What Visitors Can Do at the Festival: The Exhibit Hall will be open from Friday through Sunday afternoon and is one of the best harp shopping and music buying showrooms on the East Coast. If you’ve always wanted to play the harp (and who hasn’t?), this is the best place to try them out

“Every harper I know has had someone come up to them and say ‘I always wanted to learn the harp’,” she says, so there will be a workshop at the festival called just that and tailored for the inquisitive nonplayer. Get there early because that workshop is given at 10am. “We want to light that spark to encourage people to play,” says DeAngelo. Also included in the visitor’s ticket is admittance to the extensive showroom with harps of every shape, size and sound—from replicas of medieval and renaissance harps to modern harps made out of high-tech carbon fiber—and even harp kits for the do-it-yourselfer. Then there’s something called a “harp tasting”.

“There aren’t any winners in a harp tasting,” says DeAngelo, “because each person has their own opinion about what they like—like in a wine tasting.” The harps are sampled by a professional player and the audience judges based solely on sound. It’s a blind test (for the audience, not the players) to keep looks from distracting the listeners. The models and makers are revealed at the end of the tasting and audience members can take their judging sheets into the showroom and see the harps up close, try them out and cost compare. “Lots of people come to this festival just to harp shop,” says DeAngelo. “An instrument like this not something you just buy out of a catalog.”

There are lunchtime concerts on Friday and Saturday and the visitor can sit and enjoy their lunch while listening to the featured harp ensembles. There are a limited number of concert tickets available to the public for the evening concert series. Sunday’s special public program starts early with a lecture at 9am on The History of the Irish Harp by Gráinne Hambly, followed by the Sunday concert at 11am. Included in the Sunday special price of $15 is the harp showroom until 3pm.

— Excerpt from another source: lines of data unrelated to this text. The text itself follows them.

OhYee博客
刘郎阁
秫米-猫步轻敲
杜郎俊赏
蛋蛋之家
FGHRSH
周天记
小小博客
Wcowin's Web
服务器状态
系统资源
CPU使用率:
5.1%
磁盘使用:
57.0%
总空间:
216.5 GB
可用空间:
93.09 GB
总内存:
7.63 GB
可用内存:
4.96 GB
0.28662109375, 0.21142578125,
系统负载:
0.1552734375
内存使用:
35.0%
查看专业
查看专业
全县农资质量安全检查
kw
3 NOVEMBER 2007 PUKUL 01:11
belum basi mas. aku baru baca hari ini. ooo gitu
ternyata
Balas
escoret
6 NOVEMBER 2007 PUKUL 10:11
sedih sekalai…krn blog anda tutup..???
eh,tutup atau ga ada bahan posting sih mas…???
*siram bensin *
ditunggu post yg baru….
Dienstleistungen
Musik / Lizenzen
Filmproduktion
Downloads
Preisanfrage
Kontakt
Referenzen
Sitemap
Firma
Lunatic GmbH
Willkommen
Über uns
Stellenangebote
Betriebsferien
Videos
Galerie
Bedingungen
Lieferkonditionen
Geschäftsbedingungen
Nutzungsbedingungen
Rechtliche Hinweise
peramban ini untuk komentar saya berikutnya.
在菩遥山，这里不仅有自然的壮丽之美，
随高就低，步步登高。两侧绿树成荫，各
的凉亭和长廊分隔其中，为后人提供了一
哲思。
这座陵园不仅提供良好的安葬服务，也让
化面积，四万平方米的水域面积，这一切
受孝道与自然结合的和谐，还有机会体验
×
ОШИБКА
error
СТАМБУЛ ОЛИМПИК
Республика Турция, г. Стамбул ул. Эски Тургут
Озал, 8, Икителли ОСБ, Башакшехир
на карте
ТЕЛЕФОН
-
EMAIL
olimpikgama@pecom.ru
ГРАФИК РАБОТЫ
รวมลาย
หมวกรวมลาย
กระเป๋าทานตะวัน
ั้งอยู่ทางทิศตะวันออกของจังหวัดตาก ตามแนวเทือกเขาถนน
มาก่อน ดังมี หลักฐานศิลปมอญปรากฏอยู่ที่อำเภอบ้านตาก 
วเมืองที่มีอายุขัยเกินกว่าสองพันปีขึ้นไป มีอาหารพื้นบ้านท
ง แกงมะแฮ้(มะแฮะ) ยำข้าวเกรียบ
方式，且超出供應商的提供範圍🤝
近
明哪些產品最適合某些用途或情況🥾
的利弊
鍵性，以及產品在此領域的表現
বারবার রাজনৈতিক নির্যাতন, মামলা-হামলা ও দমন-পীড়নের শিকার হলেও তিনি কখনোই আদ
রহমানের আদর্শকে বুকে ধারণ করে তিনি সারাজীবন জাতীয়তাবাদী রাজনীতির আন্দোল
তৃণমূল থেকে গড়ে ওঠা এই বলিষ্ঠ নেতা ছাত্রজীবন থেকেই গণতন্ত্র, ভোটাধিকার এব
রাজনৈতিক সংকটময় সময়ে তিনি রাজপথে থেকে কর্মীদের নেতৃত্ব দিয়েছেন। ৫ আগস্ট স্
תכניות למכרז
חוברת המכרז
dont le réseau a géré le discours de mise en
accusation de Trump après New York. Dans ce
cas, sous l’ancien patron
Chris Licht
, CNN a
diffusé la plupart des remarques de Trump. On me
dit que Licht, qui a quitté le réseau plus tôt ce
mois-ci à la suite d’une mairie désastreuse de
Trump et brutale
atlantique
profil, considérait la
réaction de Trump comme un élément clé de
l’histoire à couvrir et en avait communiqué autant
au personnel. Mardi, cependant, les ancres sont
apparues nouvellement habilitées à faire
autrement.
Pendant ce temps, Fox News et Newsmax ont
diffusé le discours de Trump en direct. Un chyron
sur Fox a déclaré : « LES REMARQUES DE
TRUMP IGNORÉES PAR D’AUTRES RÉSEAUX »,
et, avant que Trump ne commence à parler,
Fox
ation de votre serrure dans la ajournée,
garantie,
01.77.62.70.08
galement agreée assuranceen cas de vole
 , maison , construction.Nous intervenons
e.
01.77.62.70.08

If you go: The $15 Visitor’s ticket can be purchased at the door for admittance to the showroom and the special public workshops and daytime concerts. Evening concerts, at 7:30pm, are general seating at $25 per ticket (check availability online at www.somersetharpfest.com/concerts.html. The Hilton is located at 1 Hilton Court, Parsippany NJ. See the festival website for performer biographies and other details: www.somersetharpfest.com.